■ **Try it**
At the line containing "migliorano l'esperienza complessiva.", begin setting down the entries exactly, and stop only after the last line.

** Opening Entries supplied block **

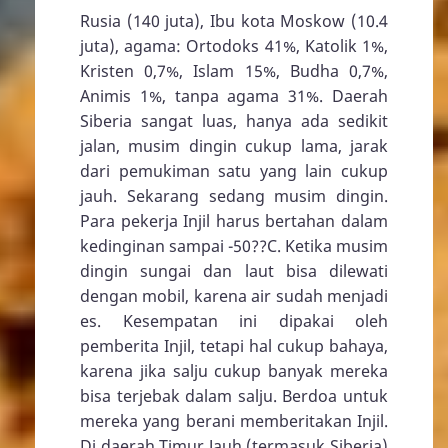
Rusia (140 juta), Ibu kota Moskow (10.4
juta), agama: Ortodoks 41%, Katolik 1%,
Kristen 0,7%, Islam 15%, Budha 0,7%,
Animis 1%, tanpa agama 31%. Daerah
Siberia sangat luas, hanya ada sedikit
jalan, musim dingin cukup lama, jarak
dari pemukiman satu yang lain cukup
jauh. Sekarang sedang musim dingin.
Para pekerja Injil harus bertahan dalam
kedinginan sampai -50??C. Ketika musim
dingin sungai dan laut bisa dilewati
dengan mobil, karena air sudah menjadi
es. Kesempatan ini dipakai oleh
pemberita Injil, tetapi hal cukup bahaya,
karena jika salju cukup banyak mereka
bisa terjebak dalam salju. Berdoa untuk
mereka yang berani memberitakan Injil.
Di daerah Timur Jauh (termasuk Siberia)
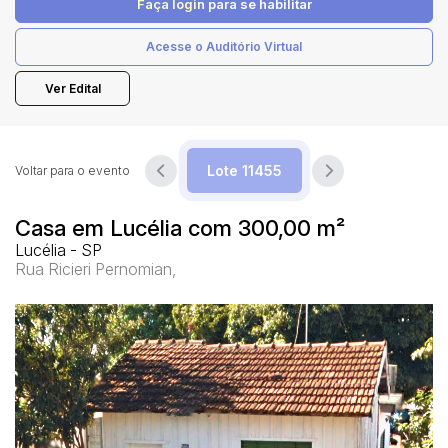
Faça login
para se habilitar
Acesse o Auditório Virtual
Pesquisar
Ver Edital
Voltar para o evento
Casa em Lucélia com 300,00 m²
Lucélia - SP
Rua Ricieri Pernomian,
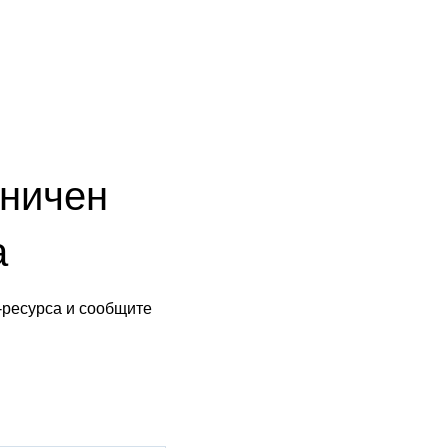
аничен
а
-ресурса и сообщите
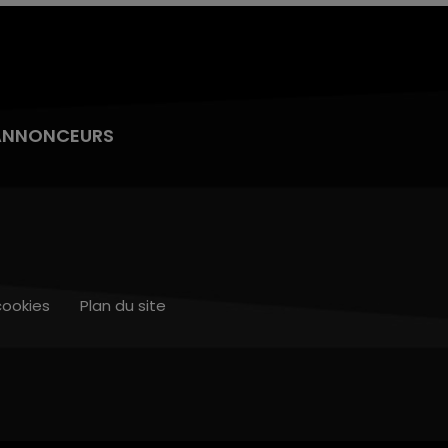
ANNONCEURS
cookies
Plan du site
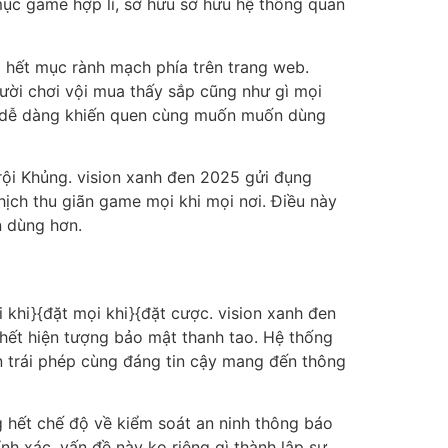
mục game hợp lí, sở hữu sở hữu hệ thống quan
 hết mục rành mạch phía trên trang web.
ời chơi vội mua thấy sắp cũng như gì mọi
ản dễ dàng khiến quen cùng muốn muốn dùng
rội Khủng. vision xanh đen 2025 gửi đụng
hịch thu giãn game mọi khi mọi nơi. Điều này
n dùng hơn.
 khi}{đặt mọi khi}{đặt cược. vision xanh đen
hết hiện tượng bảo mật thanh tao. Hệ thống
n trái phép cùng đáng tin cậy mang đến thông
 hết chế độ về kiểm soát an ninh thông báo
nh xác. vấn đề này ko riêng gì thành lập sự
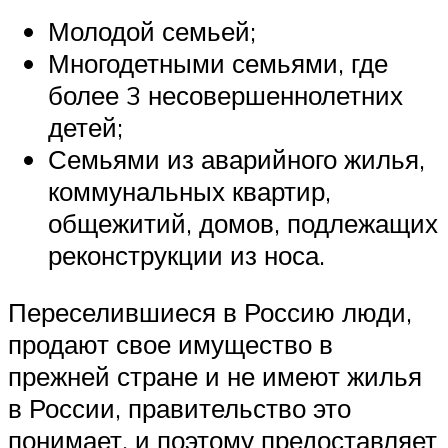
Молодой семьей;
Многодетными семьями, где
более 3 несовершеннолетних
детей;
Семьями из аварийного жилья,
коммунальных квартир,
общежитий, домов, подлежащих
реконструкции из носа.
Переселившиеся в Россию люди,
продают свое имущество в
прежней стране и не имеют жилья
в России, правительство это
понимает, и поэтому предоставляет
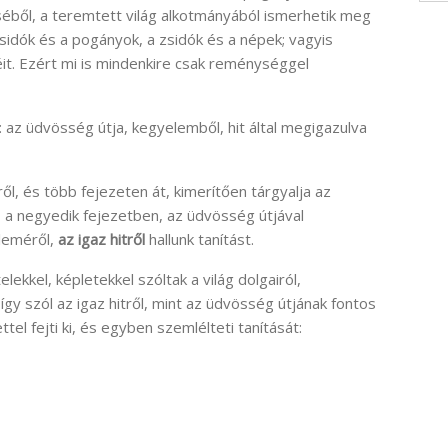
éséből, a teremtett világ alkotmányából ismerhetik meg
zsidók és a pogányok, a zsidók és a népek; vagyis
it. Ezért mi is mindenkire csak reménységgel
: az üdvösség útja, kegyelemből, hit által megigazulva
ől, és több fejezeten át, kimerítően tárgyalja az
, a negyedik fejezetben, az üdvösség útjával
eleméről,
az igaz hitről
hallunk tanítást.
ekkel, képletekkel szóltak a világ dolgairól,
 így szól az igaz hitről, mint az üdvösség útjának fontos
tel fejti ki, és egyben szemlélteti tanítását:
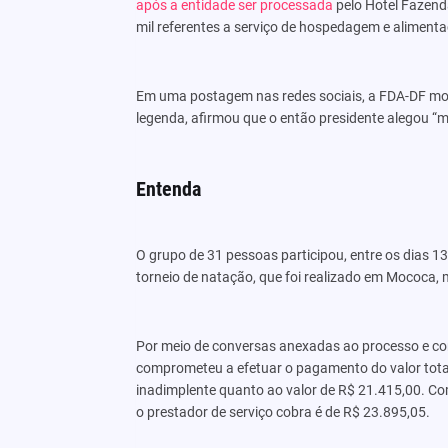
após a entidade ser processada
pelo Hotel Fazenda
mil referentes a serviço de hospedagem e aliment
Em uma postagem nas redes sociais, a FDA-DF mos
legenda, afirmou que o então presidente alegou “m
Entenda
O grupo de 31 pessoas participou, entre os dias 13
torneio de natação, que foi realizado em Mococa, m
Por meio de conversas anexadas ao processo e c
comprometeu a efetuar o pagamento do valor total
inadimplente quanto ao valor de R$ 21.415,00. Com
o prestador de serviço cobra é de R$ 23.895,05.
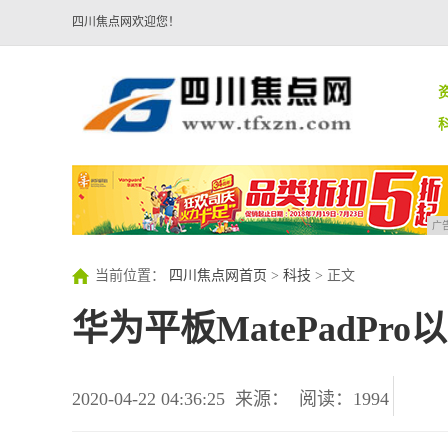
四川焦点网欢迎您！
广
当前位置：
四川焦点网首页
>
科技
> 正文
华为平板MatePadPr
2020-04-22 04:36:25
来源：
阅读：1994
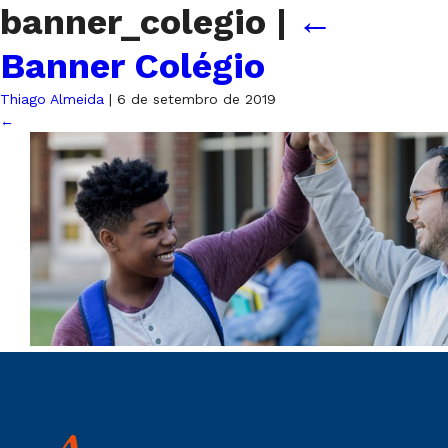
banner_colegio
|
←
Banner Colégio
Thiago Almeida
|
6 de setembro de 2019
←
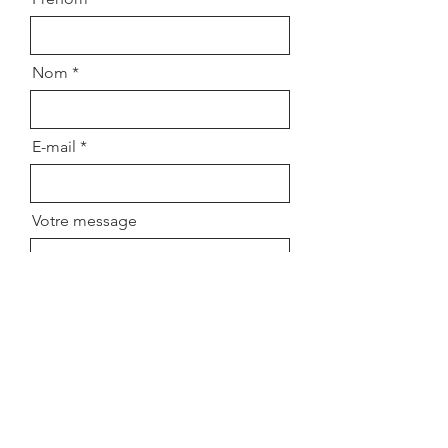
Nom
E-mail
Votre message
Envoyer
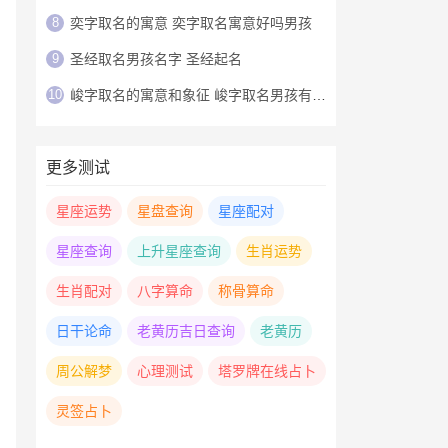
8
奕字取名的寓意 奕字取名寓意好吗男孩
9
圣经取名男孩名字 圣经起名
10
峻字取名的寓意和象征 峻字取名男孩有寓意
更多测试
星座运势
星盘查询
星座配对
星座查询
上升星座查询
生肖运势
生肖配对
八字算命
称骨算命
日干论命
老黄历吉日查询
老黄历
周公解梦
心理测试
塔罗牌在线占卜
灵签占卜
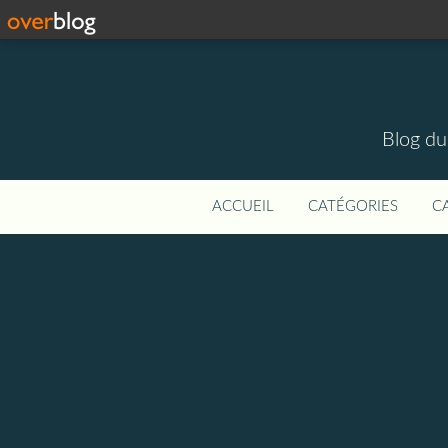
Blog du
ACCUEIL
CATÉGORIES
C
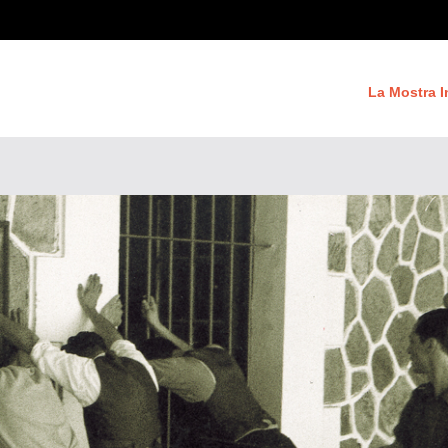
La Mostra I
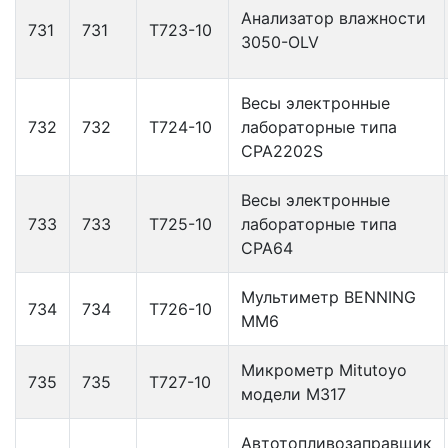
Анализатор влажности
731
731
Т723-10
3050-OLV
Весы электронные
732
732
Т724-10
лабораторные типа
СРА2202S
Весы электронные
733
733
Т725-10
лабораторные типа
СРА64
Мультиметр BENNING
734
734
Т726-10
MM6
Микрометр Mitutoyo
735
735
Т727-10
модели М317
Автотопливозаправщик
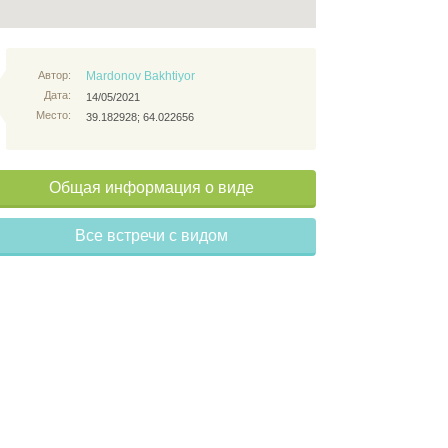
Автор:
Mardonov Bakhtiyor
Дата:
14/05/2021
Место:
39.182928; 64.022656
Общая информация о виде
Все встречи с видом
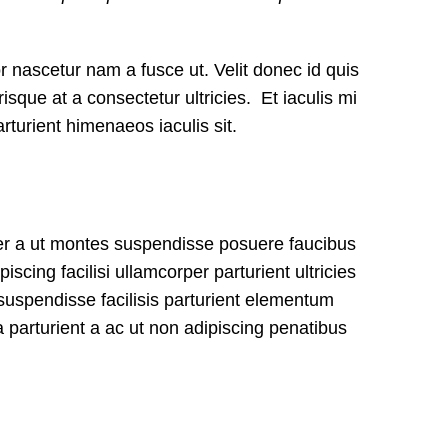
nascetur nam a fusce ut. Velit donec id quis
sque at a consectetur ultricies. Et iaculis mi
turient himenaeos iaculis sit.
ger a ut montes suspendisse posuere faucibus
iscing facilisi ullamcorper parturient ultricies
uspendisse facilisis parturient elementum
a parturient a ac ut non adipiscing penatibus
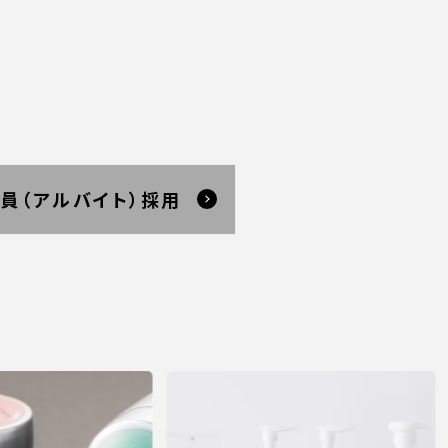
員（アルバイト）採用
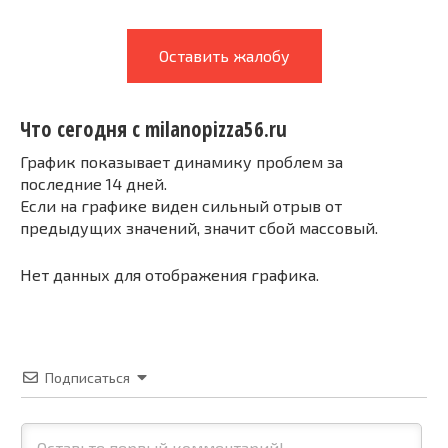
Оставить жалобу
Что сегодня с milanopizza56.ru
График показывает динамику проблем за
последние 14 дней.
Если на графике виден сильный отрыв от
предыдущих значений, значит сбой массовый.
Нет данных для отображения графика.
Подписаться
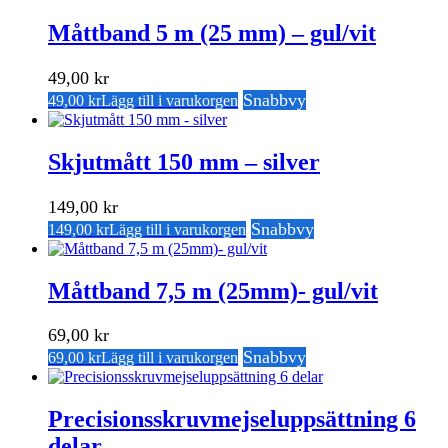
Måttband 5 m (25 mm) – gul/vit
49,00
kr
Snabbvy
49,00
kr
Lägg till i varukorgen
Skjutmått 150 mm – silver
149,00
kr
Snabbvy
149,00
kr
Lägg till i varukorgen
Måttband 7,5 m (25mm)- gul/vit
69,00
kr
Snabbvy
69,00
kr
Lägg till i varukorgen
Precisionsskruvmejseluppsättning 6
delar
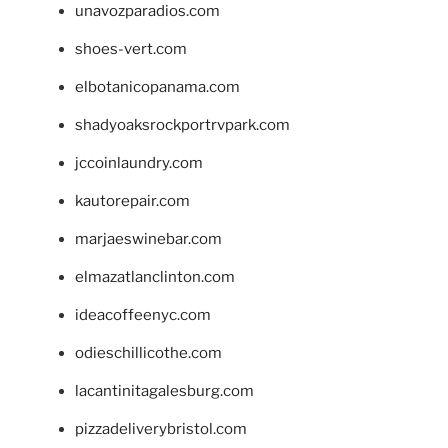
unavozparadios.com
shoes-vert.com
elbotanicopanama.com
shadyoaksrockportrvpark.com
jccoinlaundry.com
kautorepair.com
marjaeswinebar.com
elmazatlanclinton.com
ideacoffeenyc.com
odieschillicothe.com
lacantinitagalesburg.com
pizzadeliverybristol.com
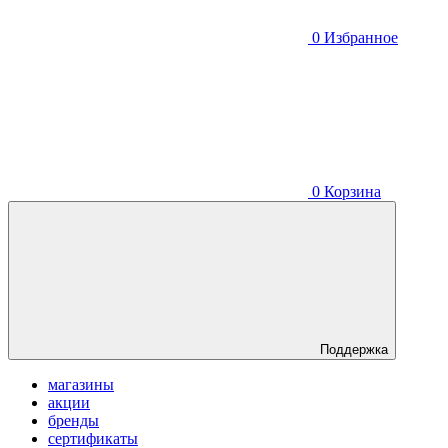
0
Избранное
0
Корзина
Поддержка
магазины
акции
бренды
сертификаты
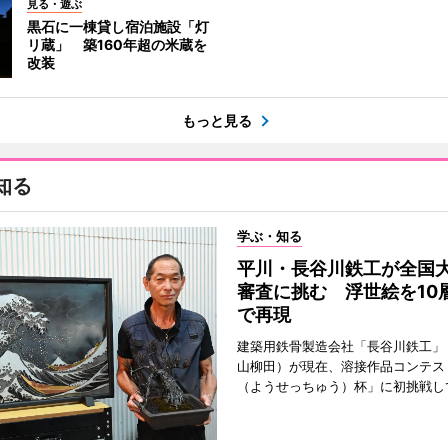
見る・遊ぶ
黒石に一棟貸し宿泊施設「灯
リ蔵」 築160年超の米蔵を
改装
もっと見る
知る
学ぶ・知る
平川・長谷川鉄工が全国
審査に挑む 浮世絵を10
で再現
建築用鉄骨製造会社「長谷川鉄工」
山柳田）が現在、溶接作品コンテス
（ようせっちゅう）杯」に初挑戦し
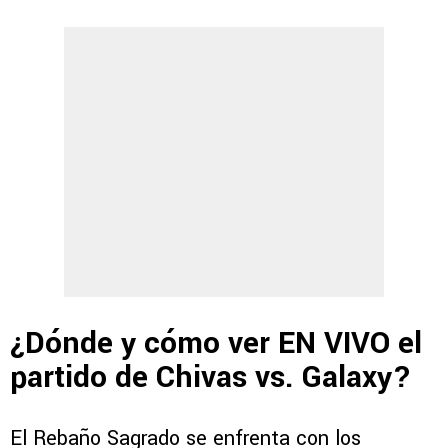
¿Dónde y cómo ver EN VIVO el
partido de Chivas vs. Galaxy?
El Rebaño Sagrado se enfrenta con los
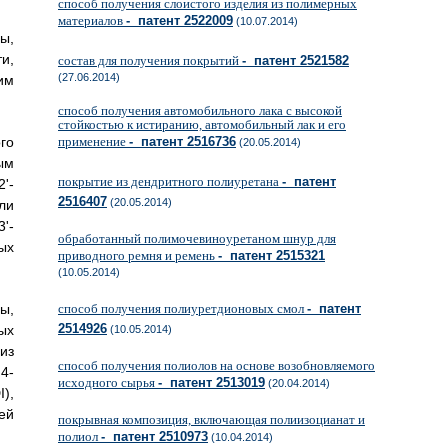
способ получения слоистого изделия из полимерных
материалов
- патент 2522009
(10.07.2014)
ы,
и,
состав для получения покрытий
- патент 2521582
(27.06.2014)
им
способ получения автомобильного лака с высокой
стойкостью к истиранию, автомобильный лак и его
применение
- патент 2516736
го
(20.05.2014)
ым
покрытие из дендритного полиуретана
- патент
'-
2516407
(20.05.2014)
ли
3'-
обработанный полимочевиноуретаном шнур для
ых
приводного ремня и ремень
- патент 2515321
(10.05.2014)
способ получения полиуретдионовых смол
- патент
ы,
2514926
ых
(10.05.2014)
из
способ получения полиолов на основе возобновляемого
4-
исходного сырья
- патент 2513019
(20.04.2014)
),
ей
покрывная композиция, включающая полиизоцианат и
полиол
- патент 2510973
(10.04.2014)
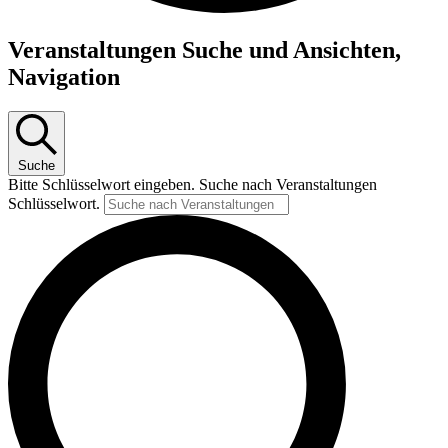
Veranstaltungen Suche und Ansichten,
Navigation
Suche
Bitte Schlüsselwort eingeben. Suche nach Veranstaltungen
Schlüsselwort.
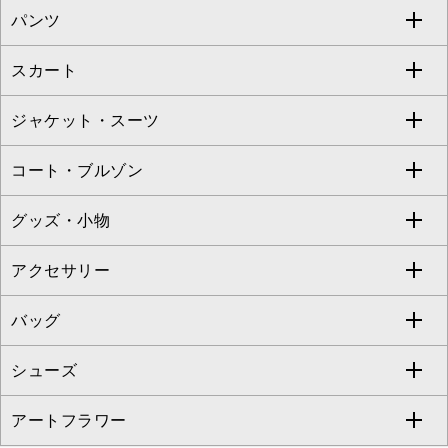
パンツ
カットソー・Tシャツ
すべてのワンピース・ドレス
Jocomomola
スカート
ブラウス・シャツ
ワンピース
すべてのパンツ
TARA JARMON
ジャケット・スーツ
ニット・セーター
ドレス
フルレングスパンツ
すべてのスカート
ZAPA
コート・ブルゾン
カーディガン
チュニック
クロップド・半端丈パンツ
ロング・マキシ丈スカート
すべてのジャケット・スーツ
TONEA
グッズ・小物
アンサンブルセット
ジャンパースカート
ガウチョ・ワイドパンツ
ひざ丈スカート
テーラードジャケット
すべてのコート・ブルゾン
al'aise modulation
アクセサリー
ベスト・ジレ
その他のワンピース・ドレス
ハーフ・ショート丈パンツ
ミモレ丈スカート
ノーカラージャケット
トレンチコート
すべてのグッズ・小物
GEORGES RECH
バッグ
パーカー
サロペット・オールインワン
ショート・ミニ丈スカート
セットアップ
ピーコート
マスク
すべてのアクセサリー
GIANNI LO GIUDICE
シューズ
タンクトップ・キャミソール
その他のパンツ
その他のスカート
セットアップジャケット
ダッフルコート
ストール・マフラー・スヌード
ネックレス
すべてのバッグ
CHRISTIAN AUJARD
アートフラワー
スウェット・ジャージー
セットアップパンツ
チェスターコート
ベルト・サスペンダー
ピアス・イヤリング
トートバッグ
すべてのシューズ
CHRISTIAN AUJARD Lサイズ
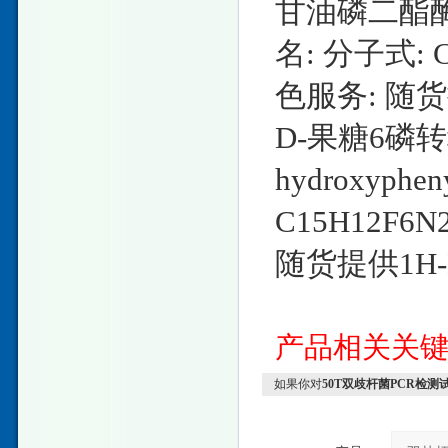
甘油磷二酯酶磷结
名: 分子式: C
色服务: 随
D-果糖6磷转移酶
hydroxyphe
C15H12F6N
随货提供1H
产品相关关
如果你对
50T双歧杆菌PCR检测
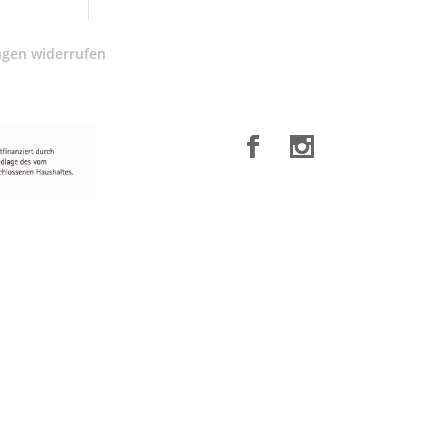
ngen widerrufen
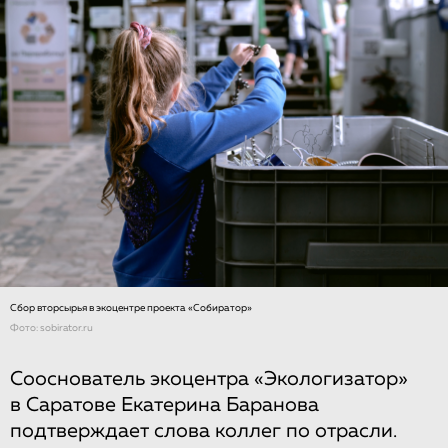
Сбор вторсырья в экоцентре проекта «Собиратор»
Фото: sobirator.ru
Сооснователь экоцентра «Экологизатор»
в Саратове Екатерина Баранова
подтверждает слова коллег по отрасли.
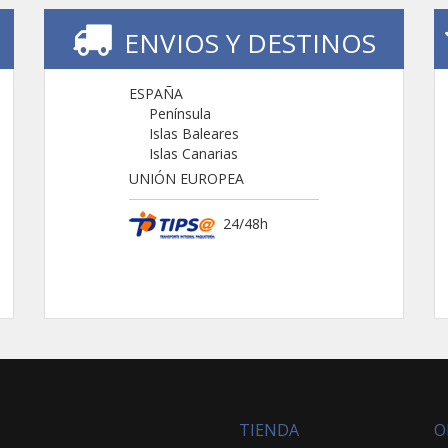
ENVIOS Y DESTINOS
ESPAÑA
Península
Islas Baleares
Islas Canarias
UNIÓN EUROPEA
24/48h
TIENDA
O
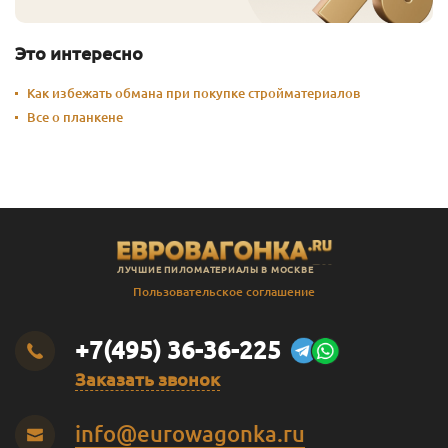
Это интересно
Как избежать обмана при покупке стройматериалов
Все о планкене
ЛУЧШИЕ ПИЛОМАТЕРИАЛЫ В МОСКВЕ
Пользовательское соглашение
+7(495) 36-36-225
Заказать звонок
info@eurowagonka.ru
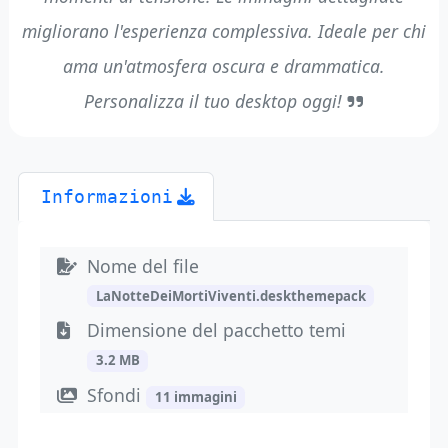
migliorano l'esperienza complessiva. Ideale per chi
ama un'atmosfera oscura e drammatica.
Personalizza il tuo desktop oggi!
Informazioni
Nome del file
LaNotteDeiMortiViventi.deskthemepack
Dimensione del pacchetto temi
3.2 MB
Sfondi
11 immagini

** Closing Entries supplied block **

■ **Written answer**
migliorano l'esperienza complessiva. Ideale per chi
ama un'atmosfera oscura e drammatica.
Personalizza il tuo desktop oggi!
Informazioni
Nome del file
LaNotteDeiMortiViventi.deskthemepack
Dimensione del pacchetto temi
3.2 MB
Sfondi
11 immagini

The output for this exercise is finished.